=== WHAT THE TASK REQUIRES ===
Convert everything from the line containing "family: Poaceae" down to the end of the records into a Markdown table, leaving out blank lines. Use a Row column for the row number and an Entry column for the line itself.

=== RECORDS SUPPLIED ===
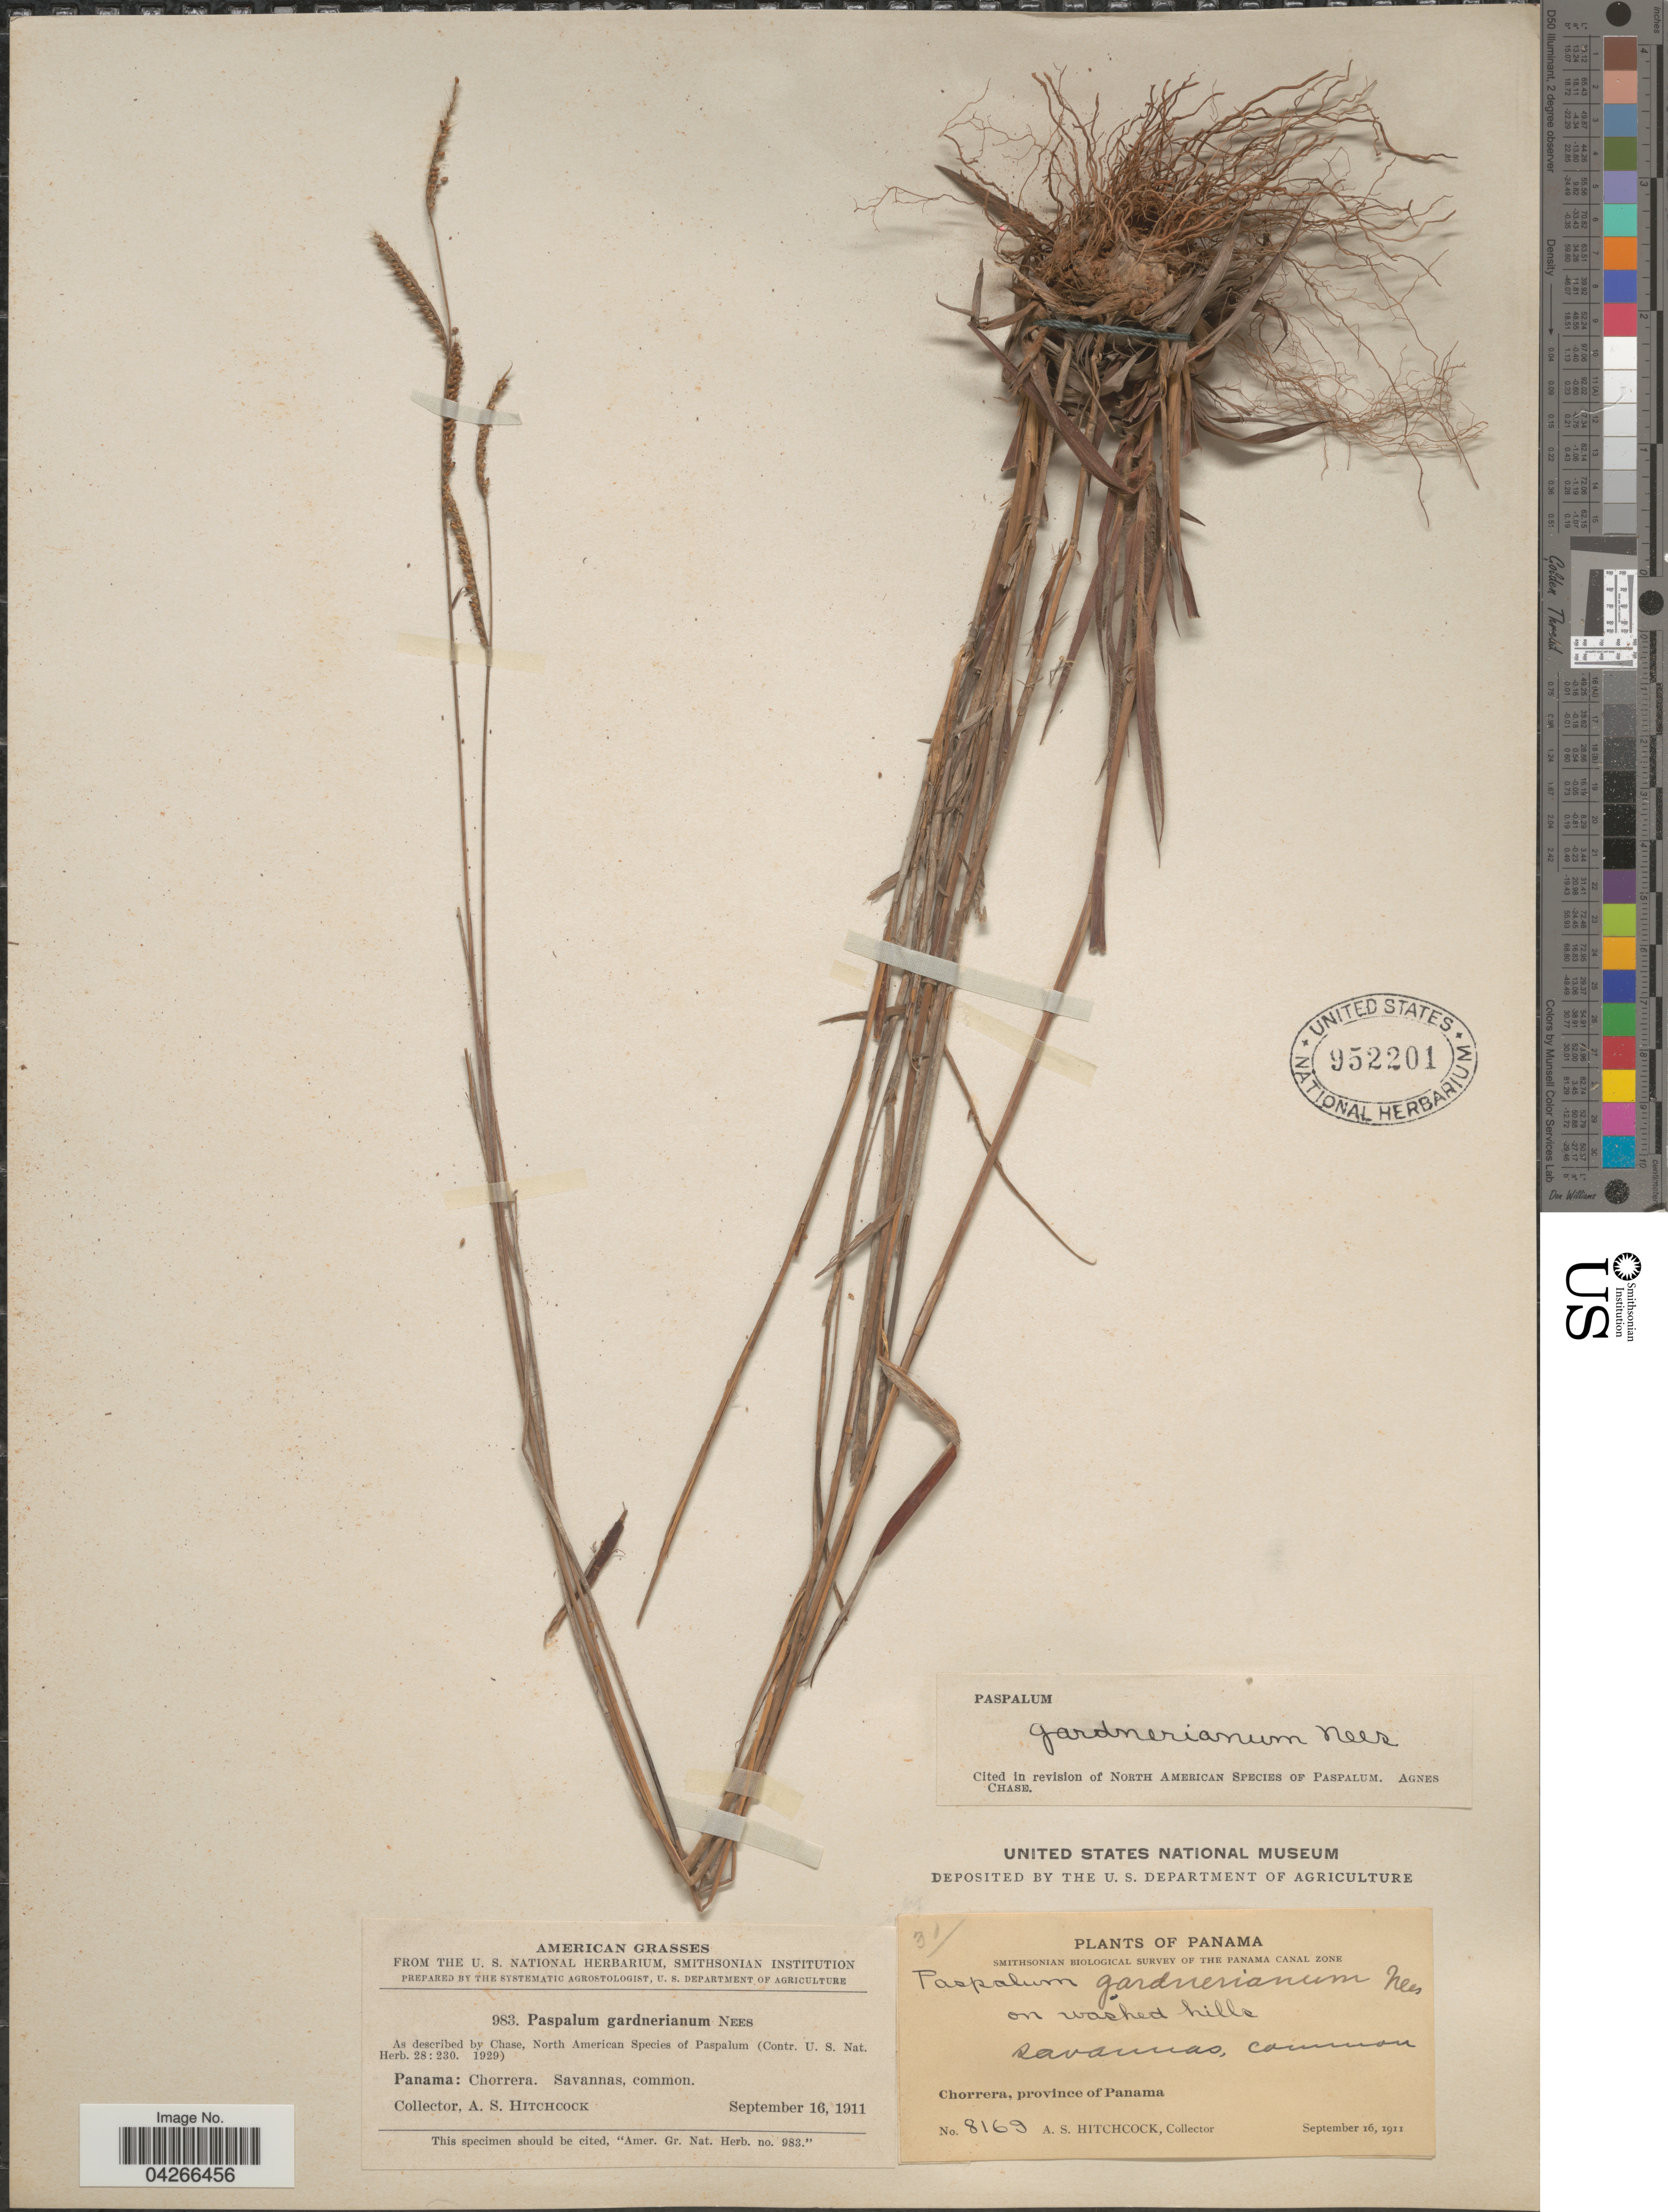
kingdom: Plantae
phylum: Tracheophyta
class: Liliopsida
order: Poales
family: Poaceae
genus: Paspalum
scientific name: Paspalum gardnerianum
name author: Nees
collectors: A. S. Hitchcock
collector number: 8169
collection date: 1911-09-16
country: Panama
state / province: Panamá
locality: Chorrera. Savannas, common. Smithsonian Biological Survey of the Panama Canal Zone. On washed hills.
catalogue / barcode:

=== EXERCISE RESPONSE ===
| Row | Entry |
|---|---|
| 1 | family: Poaceae |
| 2 | genus: Paspalum |
| 3 | scientific name: Paspalum gardnerianum |
| 4 | name author: Nees |
| 5 | collectors: A. S. Hitchcock |
| 6 | collector number: 8169 |
| 7 | collection date: 1911-09-16 |
| 8 | country: Panama |
| 9 | state / province: Panamá |
| 10 | locality: Chorrera. Savannas, common. Smithsonian Biological Survey of the Panama Canal Zone. On washed hills. |
| 11 | catalogue / barcode: |